Coulthard to Schumi, It robs the new generation, however, that a place Coulthard to Schumi, It robs the new generation, however, that a placeComments Off

After rather modest achievements of Mercedes-superstar Michael Schumacher rattled on the 41-year-old world champion last down a lot of criticism. The expectations of many fans and observers could meet the Schumacher after his return to the Formula 1 scene so far barely. Especially after the race in Canada was fulminated against the Germans.

“Schumacher is a shadow of bygone days”, with David Coulthard said this had brought his view of things in the ‘BBC’ comment clearly. The Scot is now presenting in a video interview on the website of Red Bull still for once. The services of Schumacher are not in the foreground, but rather a principled position.
“It’s great to see that Michael is back on the track. It robs the new generation, however, that a place,” said Coulthard. He set himself apart not in accordance with a comeback. “Imagine I can to me, but I’m not going. I am with my Grands Prix satisfied with the opportunities I had. I am part of the Red Bull family and very happy that now the next generation of their gets a chance. “

Toro Rosso’s Tost rues customer car ban Toro Rosso’s Tost rues customer car banComments Off

Jun.8 (GMM)  Franz Tost believes F1 teams should still be able to run a ‘customer car’ acquired from active competitors.

Since the Faenza based team was sold by Minardi in 2005, and until last year, Toro Rosso raced a chassis based on the car fielded by sister team Red Bull Racing.

But in 2010, due to a rule clarification, the team had to build up its Italian base and staff in order to design and construct its own car, the current Ferrari-powered STR5.

“Nevertheless, I am of the opinion that this rule is wrong,” team boss Tost is quoted in the latest edition of Auto Bild Motorsport.

“With an intensive collaboration between two teams, you could cut the budget in half,” adding that the lower half of the grid would also be more competitive.

However, Tost is also happy with the current situation, with Red Bull owning and operating two separate teams.

“It works perfectly: Red Bull going for the world championship, and Toro Rosso working with the next generation.

“Our current drivers Sebastien Buemi and Jamie Alguersuari are on the right track and have great futures,” added the Austrian.

Tost also thinks team owner Dietrich Mateschitz is happy.

“At the moment I don’t see any signs of a sale.  In the (finance company) Money Service Group from Liechtenstein we also have our first own sponsor,” he said.

2010 tyres suiting Webber more than Vettel 2010 tyres suiting Webber more than VettelComments Off

It is this year’s generation of Bridgestone tyres that is helping Mark Webber to be so competitive at the wheel of the Red Bull.

The Australian commandingly won the past two grands prix from pole position, causing experts to wonder how his highly rated teammate Sebastian Vettel is being momentarily put in the shade.
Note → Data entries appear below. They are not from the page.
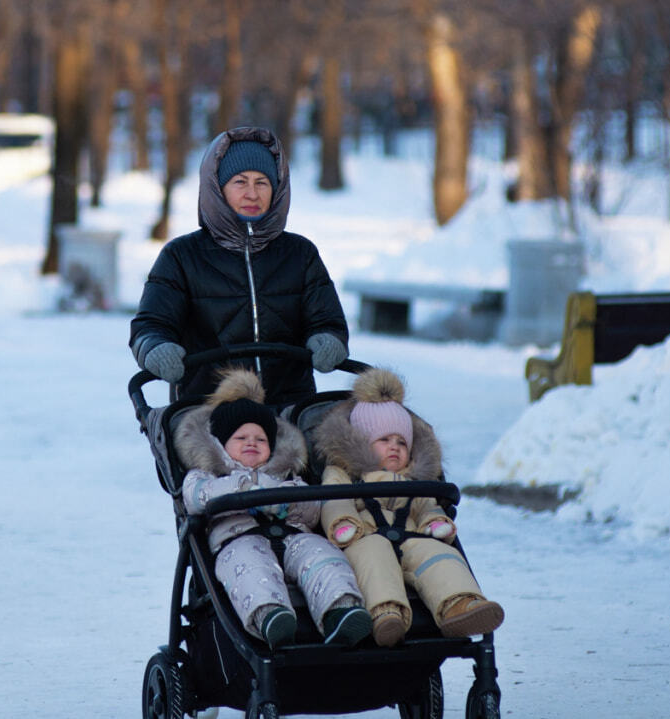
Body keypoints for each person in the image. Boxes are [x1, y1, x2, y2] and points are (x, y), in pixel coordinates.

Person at [130, 126, 349, 404]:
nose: (252, 194)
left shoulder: (300, 254)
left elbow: (327, 320)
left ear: (276, 188)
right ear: (217, 188)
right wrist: (156, 348)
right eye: (240, 182)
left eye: (262, 182)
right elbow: (150, 325)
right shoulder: (182, 256)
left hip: (289, 408)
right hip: (210, 408)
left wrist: (328, 340)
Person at [176, 367, 372, 649]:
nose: (252, 443)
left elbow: (313, 512)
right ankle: (270, 615)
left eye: (261, 439)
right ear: (220, 445)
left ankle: (340, 610)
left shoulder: (287, 477)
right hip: (239, 540)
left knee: (323, 556)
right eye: (241, 439)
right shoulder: (208, 475)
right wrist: (246, 489)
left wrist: (284, 495)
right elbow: (196, 497)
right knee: (250, 567)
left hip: (293, 536)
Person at [312, 367, 505, 647]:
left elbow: (427, 505)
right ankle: (386, 614)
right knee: (374, 560)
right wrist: (342, 523)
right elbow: (334, 499)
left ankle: (460, 605)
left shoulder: (412, 478)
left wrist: (434, 522)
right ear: (361, 443)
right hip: (365, 536)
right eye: (384, 440)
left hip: (413, 536)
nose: (395, 447)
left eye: (401, 442)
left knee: (440, 556)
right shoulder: (344, 473)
The latest issue of Germany’s Auto Motor und Sport magazine quotes Webber, 33, as admitting that he is enjoying the narrower and more durable 2010 tyres provided by sole supplier Bridgestone.

“The new generation of tyres better suit my driving style,” he confirmed.
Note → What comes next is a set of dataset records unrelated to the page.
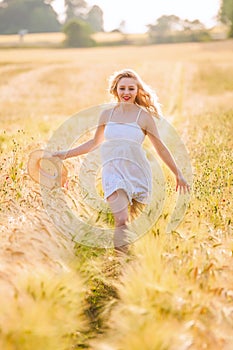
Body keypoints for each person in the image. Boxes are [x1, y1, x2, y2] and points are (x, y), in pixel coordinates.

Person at [52, 69, 191, 254]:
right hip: (112, 171)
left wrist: (178, 174)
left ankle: (131, 255)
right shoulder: (106, 115)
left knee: (130, 220)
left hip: (137, 172)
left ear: (138, 91)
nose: (126, 93)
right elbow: (94, 143)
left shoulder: (144, 117)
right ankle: (121, 260)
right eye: (122, 88)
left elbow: (161, 148)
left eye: (131, 89)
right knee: (121, 220)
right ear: (115, 90)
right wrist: (64, 154)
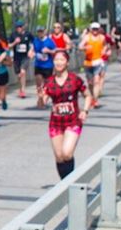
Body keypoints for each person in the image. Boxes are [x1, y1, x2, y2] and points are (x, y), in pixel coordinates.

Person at [38, 50, 89, 179]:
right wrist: (40, 97)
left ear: (67, 62)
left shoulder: (74, 79)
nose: (59, 63)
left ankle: (69, 182)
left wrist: (85, 110)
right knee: (59, 156)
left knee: (67, 153)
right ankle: (64, 183)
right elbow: (42, 104)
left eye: (62, 60)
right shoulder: (49, 82)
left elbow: (88, 95)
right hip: (56, 123)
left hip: (72, 121)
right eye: (56, 60)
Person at [78, 23, 108, 108]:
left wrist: (104, 50)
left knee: (96, 81)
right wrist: (85, 48)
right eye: (93, 29)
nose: (95, 31)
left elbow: (105, 45)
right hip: (88, 62)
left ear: (99, 29)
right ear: (91, 29)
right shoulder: (87, 37)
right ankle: (92, 97)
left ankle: (96, 100)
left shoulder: (102, 37)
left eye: (96, 29)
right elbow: (80, 46)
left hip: (98, 61)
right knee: (90, 83)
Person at [8, 22, 34, 100]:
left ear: (23, 27)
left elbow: (33, 42)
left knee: (23, 72)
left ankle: (23, 90)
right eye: (17, 27)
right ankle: (20, 88)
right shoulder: (13, 35)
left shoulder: (28, 34)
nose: (18, 28)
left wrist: (31, 50)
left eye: (20, 27)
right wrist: (15, 42)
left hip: (25, 56)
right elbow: (8, 46)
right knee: (19, 74)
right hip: (17, 57)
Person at [32, 27, 57, 93]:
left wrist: (48, 50)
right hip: (38, 65)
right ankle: (40, 98)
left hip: (48, 66)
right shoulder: (35, 40)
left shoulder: (49, 41)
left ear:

“The fronts do not bite as extremely and the rears have better lateral stability. Sebastian prefers it the other way around,” added Webber.
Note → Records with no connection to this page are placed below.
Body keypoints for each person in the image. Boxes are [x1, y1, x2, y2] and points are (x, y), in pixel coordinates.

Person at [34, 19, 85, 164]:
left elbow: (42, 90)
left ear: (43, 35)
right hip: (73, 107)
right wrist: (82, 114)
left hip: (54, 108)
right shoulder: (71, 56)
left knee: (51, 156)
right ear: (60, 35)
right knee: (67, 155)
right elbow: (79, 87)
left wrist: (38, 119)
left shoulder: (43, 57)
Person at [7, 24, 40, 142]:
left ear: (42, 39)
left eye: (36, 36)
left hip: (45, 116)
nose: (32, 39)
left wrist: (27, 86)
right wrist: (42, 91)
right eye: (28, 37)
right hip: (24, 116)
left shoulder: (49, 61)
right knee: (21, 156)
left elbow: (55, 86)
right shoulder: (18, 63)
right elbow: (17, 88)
Vettel said: “You can’t get as much out of these tyres than before. They have a lower limit.”

Like Vettel, Felipe Massa and Michael Schumacher have been struggling with the 2010 tyres.

Only with the softest compounds, as were used in Bahrain and Monaco, can Massa cope with the pace of his Ferrari teammate Fernando Alonso.

“I have been having trouble getting the harder tyres to work,” the Brazilian said. “With the softer ones I have the grip that I need from the first lap.”